### Exercise instructions:
Copy out the listing below with every "series" changed to "group" and nothing else altered. Leave the pictures out.

——————

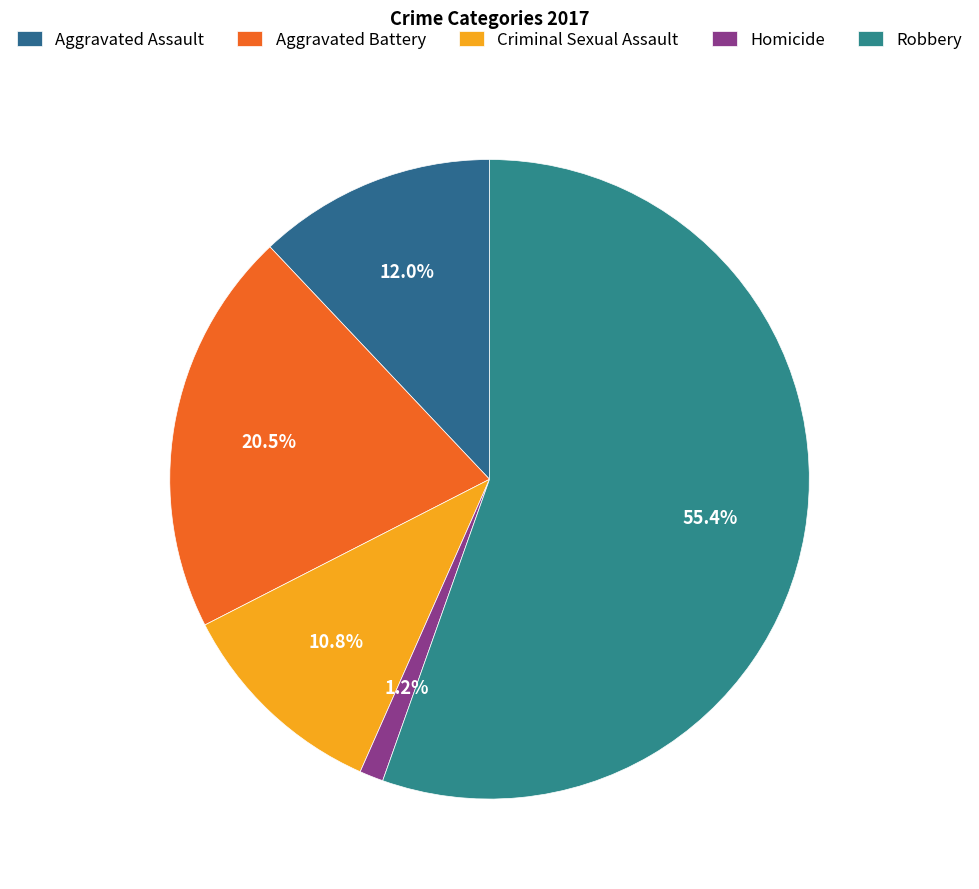

How many slices are in this pie chart?

5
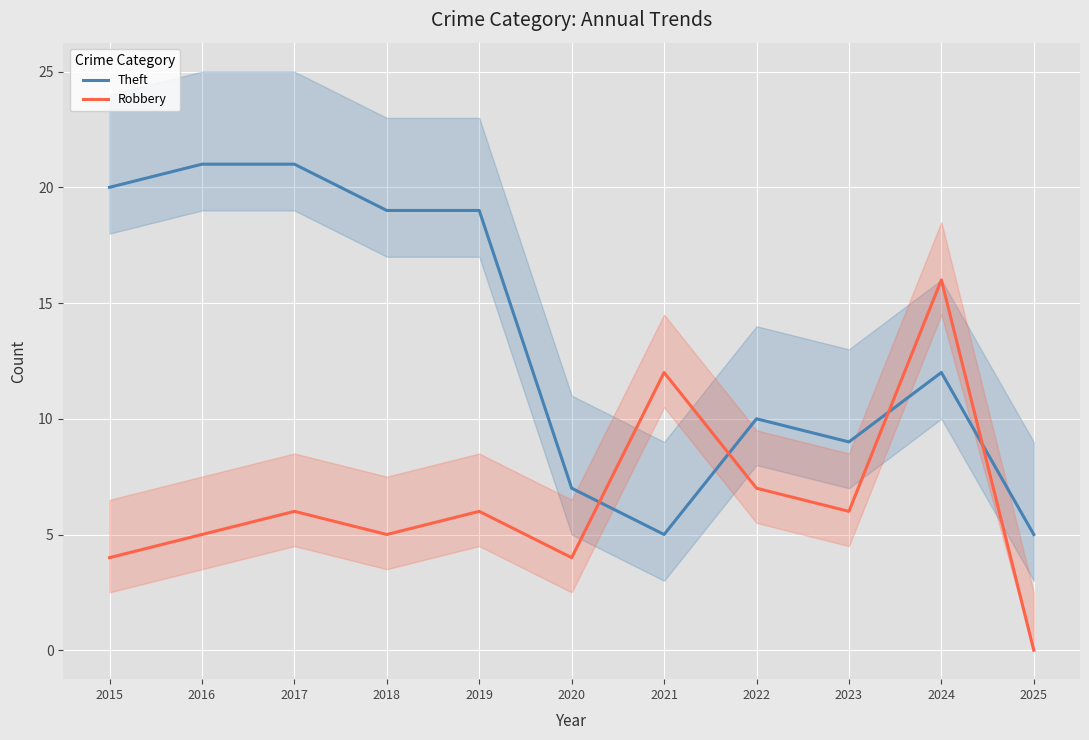

Which series has the widest spread of values?

Theft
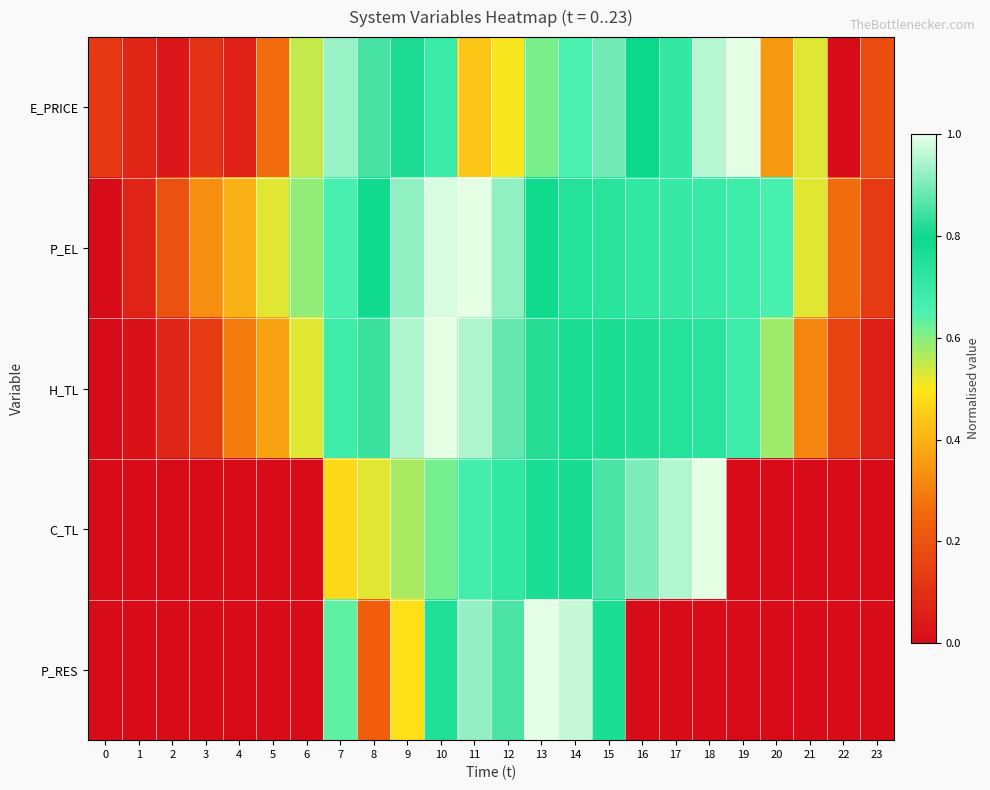

At how many categories does at least one series exceed 0?

24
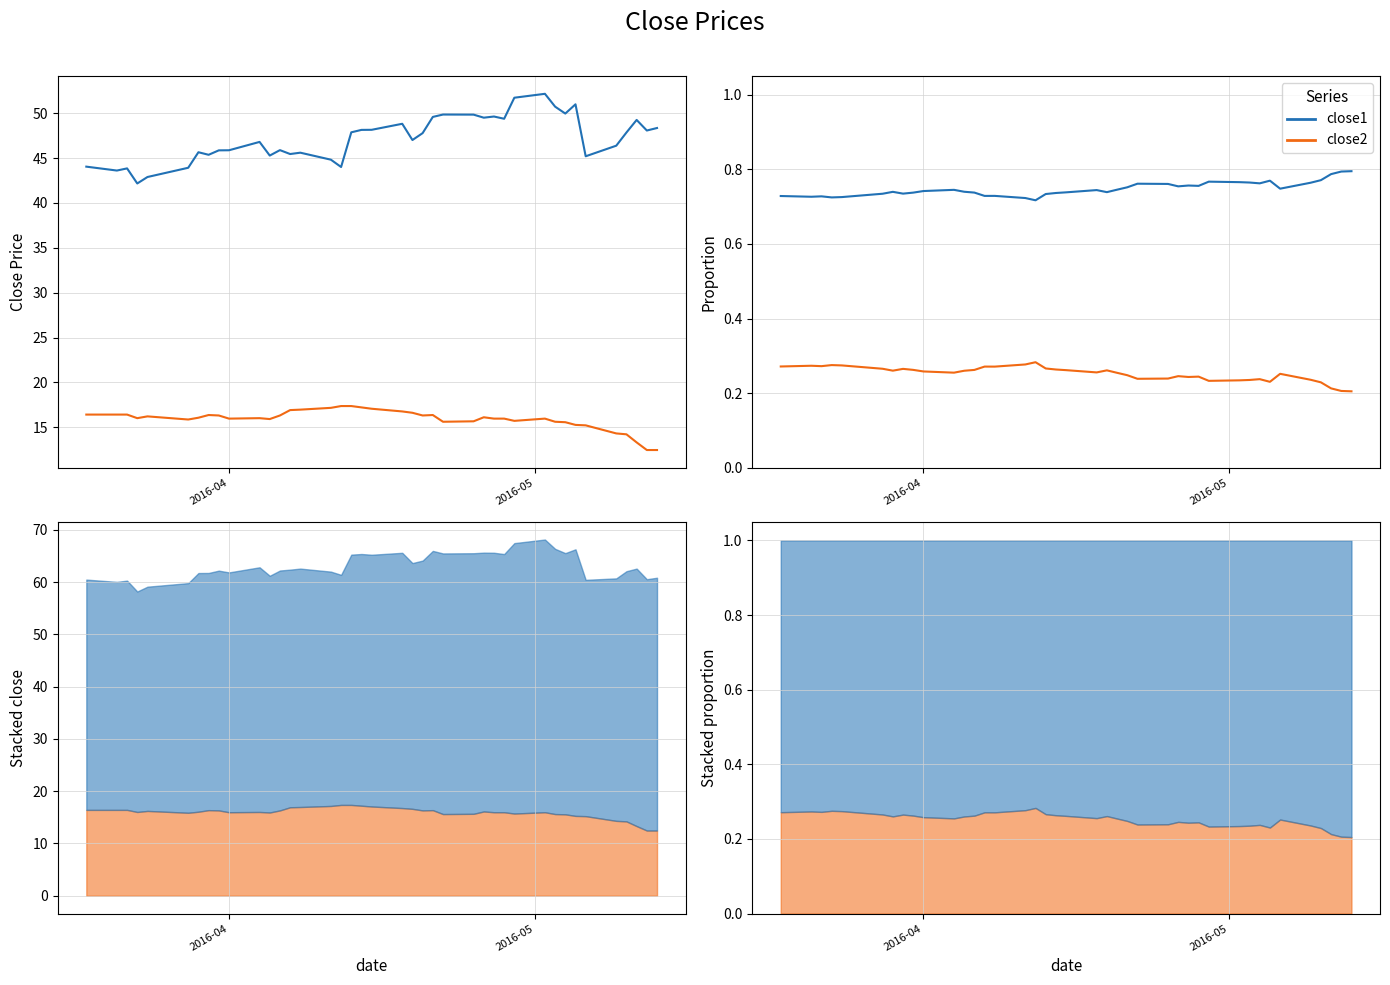

Rank the series by their maximum value, from lowest to highest.

close2, close1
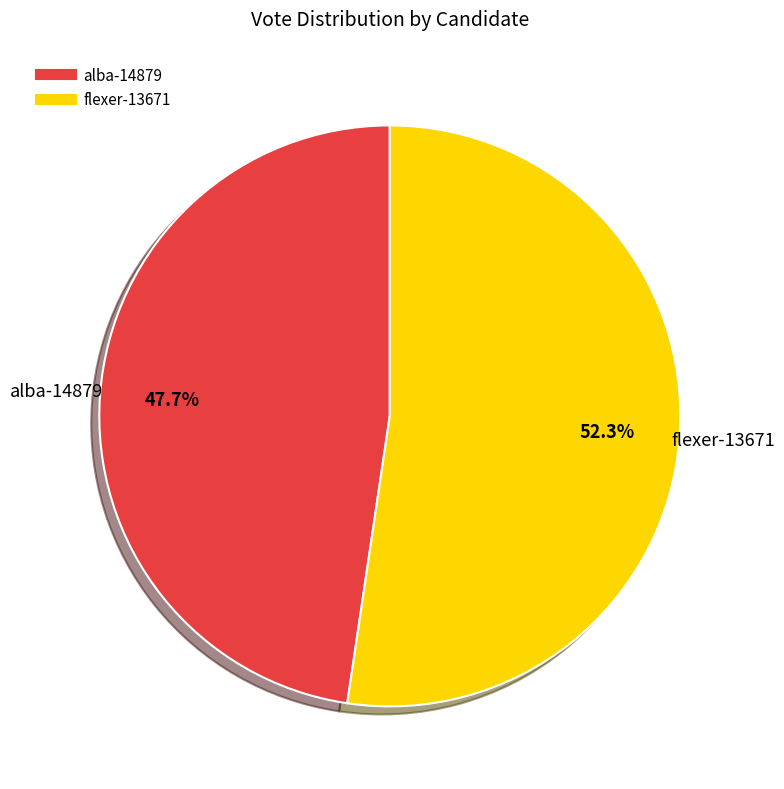

What percentage is NOT represented by flexer-13671?

47.7%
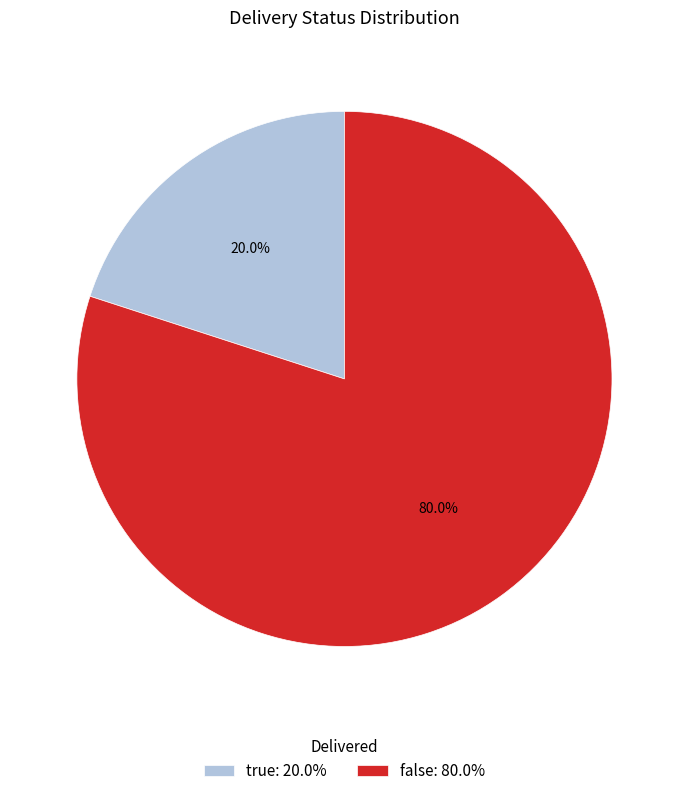

Approximately how many times larger is the value at false compared to true?

4.0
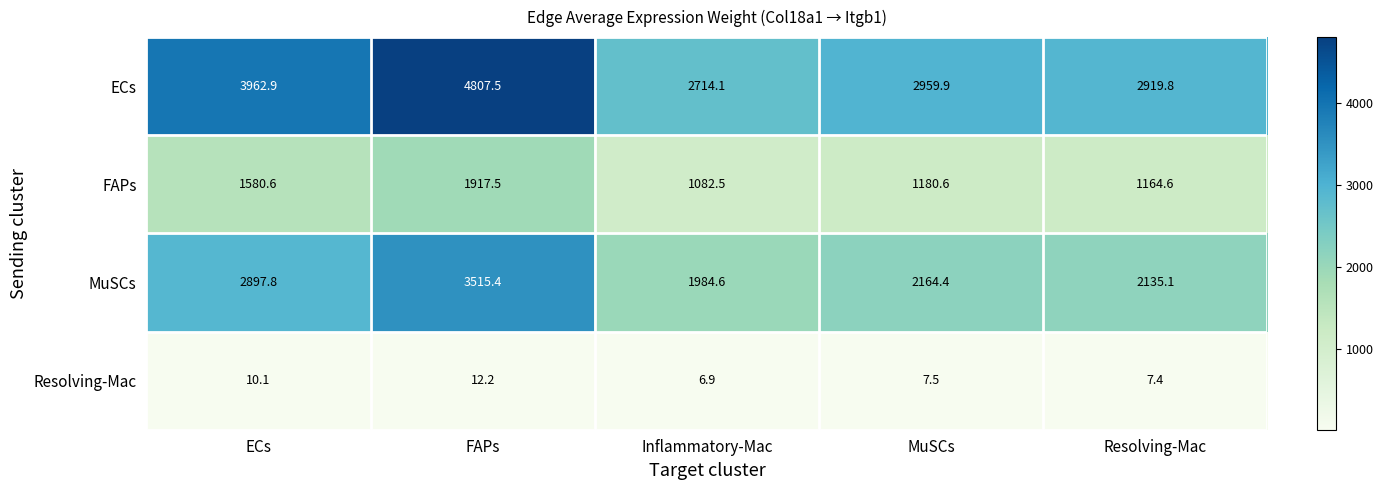

What is the sum of all Resolving-Mac values?

44.1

——————

### Answer for the task:
How many slices are in this pie chart?

5

Which group has the widest spread of values?

Theft

At how many categories does at least one group exceed 0?

24

Rank the group by their maximum value, from lowest to highest.

close2, close1

What percentage is NOT represented by flexer-13671?

47.7%

Approximately how many times larger is the value at false compared to true?

4.0

What is the sum of all Resolving-Mac values?

44.1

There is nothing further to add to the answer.